The accumulating snow was forecast to spread rapidly from the middle Mississippi Valley to areas along and just north of the Ohio River in the Midwest into early Monday.
“For parts of the Midwest, central Appalachians and Northeast, this storm will generally bring one-to-six inches with locally higher amounts possible,” AccuWeather senior meteorologist Brett Anderson said.
Later Monday, snow was expected to reach the central Appalachians and was forecast to bend northward toward the lower Great Lakes region as well, according to AccuWeather. “So not only can people in Pittsburgh, Cleveland and Buffalo, New York, expect accumulating snow from the storm, but some snow is in store for Chicago, Detroit and Toronto.”
The storm may begin as snow or sleet in Philadelphia and New York City late Monday, but a fairly quick transition to rain was expected. The same was expected in New England before the storm’s expected departure on Tuesday.
With the chilly air boosting projected demand in the region, cash prices responded accordingly. In the constrained New England region, Algonquin Citygate surged some 74.0 cents to $3.195, while smaller increases were seen in other areas.
In Appalachia, Dominion South rose 7.0 cents to $1.890.
Much of the Southeast and Louisiana continued to decline as the cooler weather was expected to not reach those regions until midweek. In West Texas, El Paso Permian was down 6.0 cents to $1.400 despite stronger prices in downstream markets out West.
Farther south, SoCal Citygate surged 19.0 cents to $4.950 but continues to have increased supply flexibility to meet demand.
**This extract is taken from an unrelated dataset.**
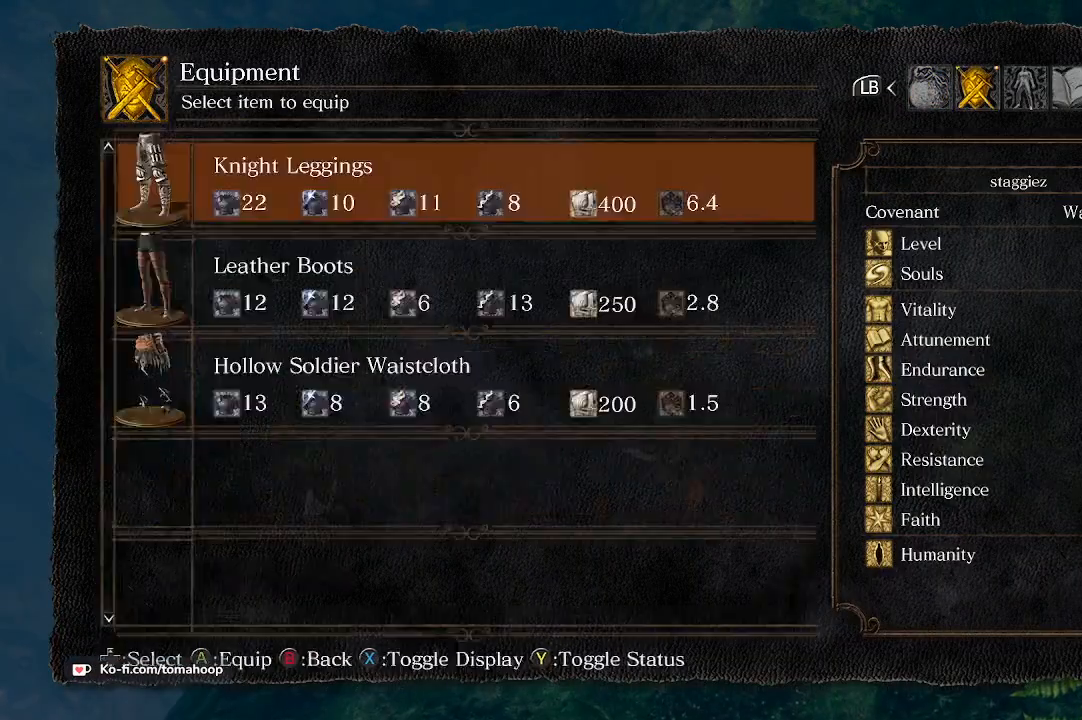
{"buttons": ["B"], "left_stick": "up", "right_stick": "center", "events": [[67, "A", "down"], [100, "A", "up"], [400, "B", "down"], [433, "B", "up"], [433, "left_stick", "up"], [500, "B", "down"]]}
For starters, Southern California Gas Co. (SoCalGas) had 74.4 Bcf working gas storage inventories as of Dec. 10, nearly equal to the year-ago level and nearly 10% higher than it was in 2017. Furthermore, rules approved by the California Public Utilities Commission earlier this summer made it easier for SoCalGas to withdraw supplies from its Aliso Canyon storage facility this winter. Before the rule change, the facility was to be called upon only as a last resort.
Repairs to Line 235-2, a critical import line located in southeastern California, were also completed in October, boosting capacity by 270 MMcf/d and increasing access to supplies from the San Juan and Permian basins.
In the country’s midsection, Panhandle Eastern spot gas shot up 33.0 cents to $2.060, while most other pricing hubs in the region saw prices rise by less than half that amount.
On the pipeline front, Enable Gas Transmission plans to begin maintenance Tuesday on the Byars Lake Compressor Station (CS), which would restrict capacity through Amber Junction (Grady County, OK) until Friday. During this time, capacity would be limited to 306 MMcf/d.
“Flows through Amber Junction towards Chandler CS in Latimer County, OK, have averaged 673 MMcf/d over the past 30 days,” Genscape analyst Dominic Eggerman said. “Therefore, 367 MMcf/d of gas will be restricted, which is approximately one-third of the total gas that flows through Chandler and onto the rest of Enable’s system in Arkansas and Louisiana.”
North of the border in Western Canada, NOVA/AECO C cash prices slipped 3.5 cents to average $2.285 despite demand running high in the region.
TPH estimated that intra-Alberta demand was averaging around 6.4 Bcf/d for the week ending Dec. 13, compared to seasonal norms in the 6.0 Bcf/d range.
Natural gas’ share of the Alberta power stack continues to inch its way higher since taking a material step up in 2018 following the retirement of several Alberta coal plants, according to TPH. Year to date, natural gas has accounted for 41.5% of the total power stack, compared to 40% in 2018 and only 30% in 2017, while coal’s share of power generation has shrunk from 59% in 2017 to only 47% today.